A noiva: Paulo Cafôfo
A missa de corpo presente em que se tornou a liderança política de Paulo Cafôfo conheceu, nas últimas semanas, capítulos que vão do desastrado ao confrangedor. Depois da auto-sabotagem à tentativa de salvação do orçamento, Cafôfo tinha tudo para lançar-se num período de importantes, e cada vez mais necessárias, vitórias políticas. O PSD ausente da política e entretido a discutir o horário de funcionamento da sede, o Governo a fritar em lume brando até à inevitável censura e todos os partidos da oposição circunstancialmente alinhados na crítica a Miguel Albuquerque. Com o calendário político do seu lado, Paulo Cafôfo conseguiu a proeza de desbaratar todas as oportunidades oferecidas e, não satisfeito, criar problemas onde não existiam. O festival de golos falhados, muitos deles de baliza aberta, começou na inusitada, e provavelmente histórica, coligação anunciada sem convite prévio aos coligados. Depois do curto casamento com o JPP, que durou 4 horas e acabaria por nem chegar à escadaria do Palácio de São Lourenço, o PS conseguiu dinamitar uma coligação ainda antes da nascença.

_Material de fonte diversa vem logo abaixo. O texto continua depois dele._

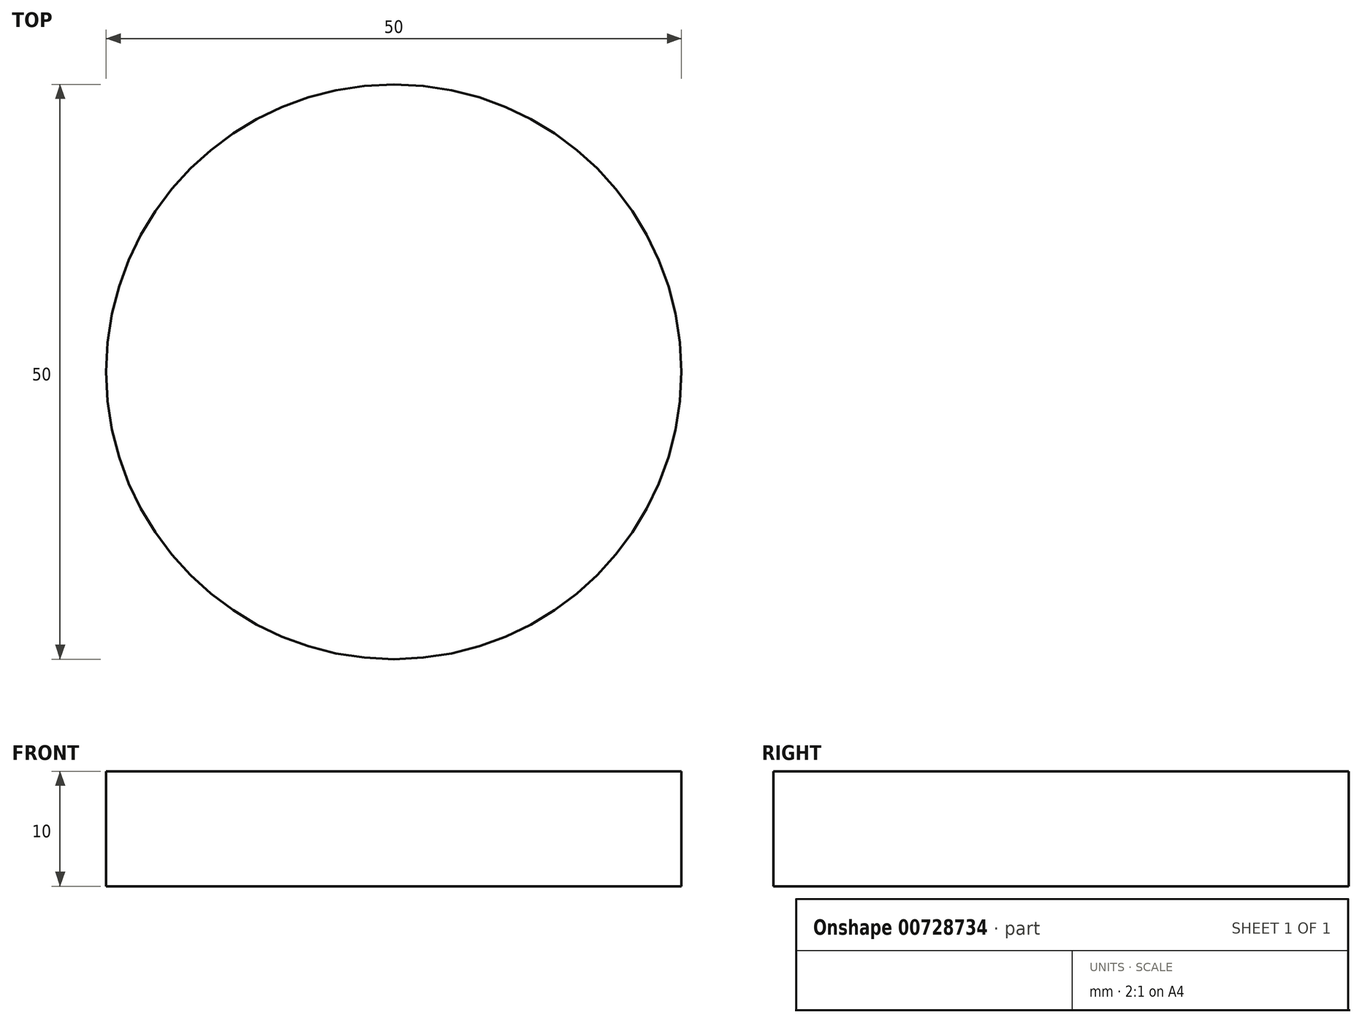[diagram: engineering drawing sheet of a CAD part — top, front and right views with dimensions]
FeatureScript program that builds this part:
annotation { "Feature Type Name" : "Feature", "Feature Type Description" : "" }
export const myFeature = defineFeature(function(context is Context, id is Id, definition is map)
    precondition{}
    {
        {
            var Q0;
            Q0=qCreatedBy(makeId("Top.planeOp"),FACE);
            var sketch = newSketch(context, id + "F0", { "sketchPlane" : qUnion([Q0])});
            skCircle(sketch, "E0", {"center": v(0, 0) * mm, "radius": 25 * mm});
            skLineSegment(sketch, "E1", {"start": v(72.23, 0) * mm, "end": v(-64.06, 0) * mm, "construction": true});
            skLineSegment(sketch, "E2", {"start": v(0, 62.8) * mm, "end": v(0, -65) * mm, "construction": true});
            skCircle(sketch, "E3", {"center": v(0, 25) * mm, "radius": 10 * mm});
            skCircle(sketch, "E4", {"center": v(-9.8, 23) * mm, "radius": 10 * mm});
            skSolve(sketch);
        }
        {
            var Q0;
            {var subQ0=sQuery(id+"F0.wireOp",EDGE,"E4");var subQ1=sQuery(id+"F0.wireOp",EDGE,"E0");var subQ2=makeQuery(id+"F0.imprint","INTERSECT",VERTEX,{"disambiguationData":[OD(0.0)],"derivedFrom":[subQ1,subQ0]});Q0=makeQuery(id+"F0.imprint","IMPRINT",FACE,{"disambiguationData":[TD([[makeQuery(id+"F0.imprint","IMPRINT",EDGE,{"disambiguationData":[TD([[subQ2,1.0]])],"derivedFrom":subQ1}),1.0]])]});}
            var Q1;
            {var subQ0=sQuery(id+"F0.wireOp",EDGE,"E3");var subQ1=sQuery(id+"F0.wireOp",EDGE,"E0");var subQ2=makeQuery(id+"F0.imprint","INTERSECT",VERTEX,{"disambiguationData":[OD(0.0)],"derivedFrom":[subQ1,subQ0]});Q1=makeQuery(id+"F0.imprint","IMPRINT",FACE,{"disambiguationData":[TD([[makeQuery(id+"F0.imprint","IMPRINT",EDGE,{"disambiguationData":[TD([[subQ2,-1.0]])],"derivedFrom":subQ1}),1.0]])]});}
            var Q2;
            {var subQ0=sQuery(id+"F0.wireOp",EDGE,"E4");var subQ1=sQuery(id+"F0.wireOp",EDGE,"E0");var subQ2=makeQuery(id+"F0.imprint","INTERSECT",VERTEX,{"disambiguationData":[OD(1.0)],"derivedFrom":[subQ1,subQ0]});Q2=makeQuery(id+"F0.imprint","IMPRINT",FACE,{"disambiguationData":[TD([[makeQuery(id+"F0.imprint","IMPRINT",EDGE,{"disambiguationData":[TD([[subQ2,-1.0]])],"derivedFrom":subQ1}),1.0]])]});}
            var Q3;
            {var subQ0=sQuery(id+"F0.wireOp",EDGE,"E3");var subQ1=sQuery(id+"F0.wireOp",EDGE,"E0");var subQ2=makeQuery(id+"F0.imprint","INTERSECT",VERTEX,{"disambiguationData":[OD(0.0)],"derivedFrom":[subQ1,subQ0]});Q3=makeQuery(id+"F0.imprint","IMPRINT",FACE,{"disambiguationData":[TD([[makeQuery(id+"F0.imprint","IMPRINT",EDGE,{"disambiguationData":[TD([[subQ2,1.0]])],"derivedFrom":subQ1}),1.0]])]});}
            extrude(context, id + "F1", {"entities" : qUnion([Q0, Q1, Q2, Q3]), "depth" : 10 * mm, "offsetDistance" : 25 * mm});
        }
    });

Ainda no papel de noiva deixada no altar, Cafôfo decidiu inaugurar um cartaz eleitoral em que a cara de Miguel Albuquerque é maior que o símbolo do PS. Por mais brejeiro que seja, o que surpreende no cartaz dos socialistas é a forma como Albuquerque se sobrepõe a Cafôfo e ao PS. De tal forma que, num cartaz socialista, há espaço para o presidente do PSD e nenhum para o presidente do PS. Para quem se apresenta como alternativa ao PSD, talvez não fosse má ideia dizê-lo nos cartazes. Se nem o PS gaba a noiva, quem é que a irá gabar?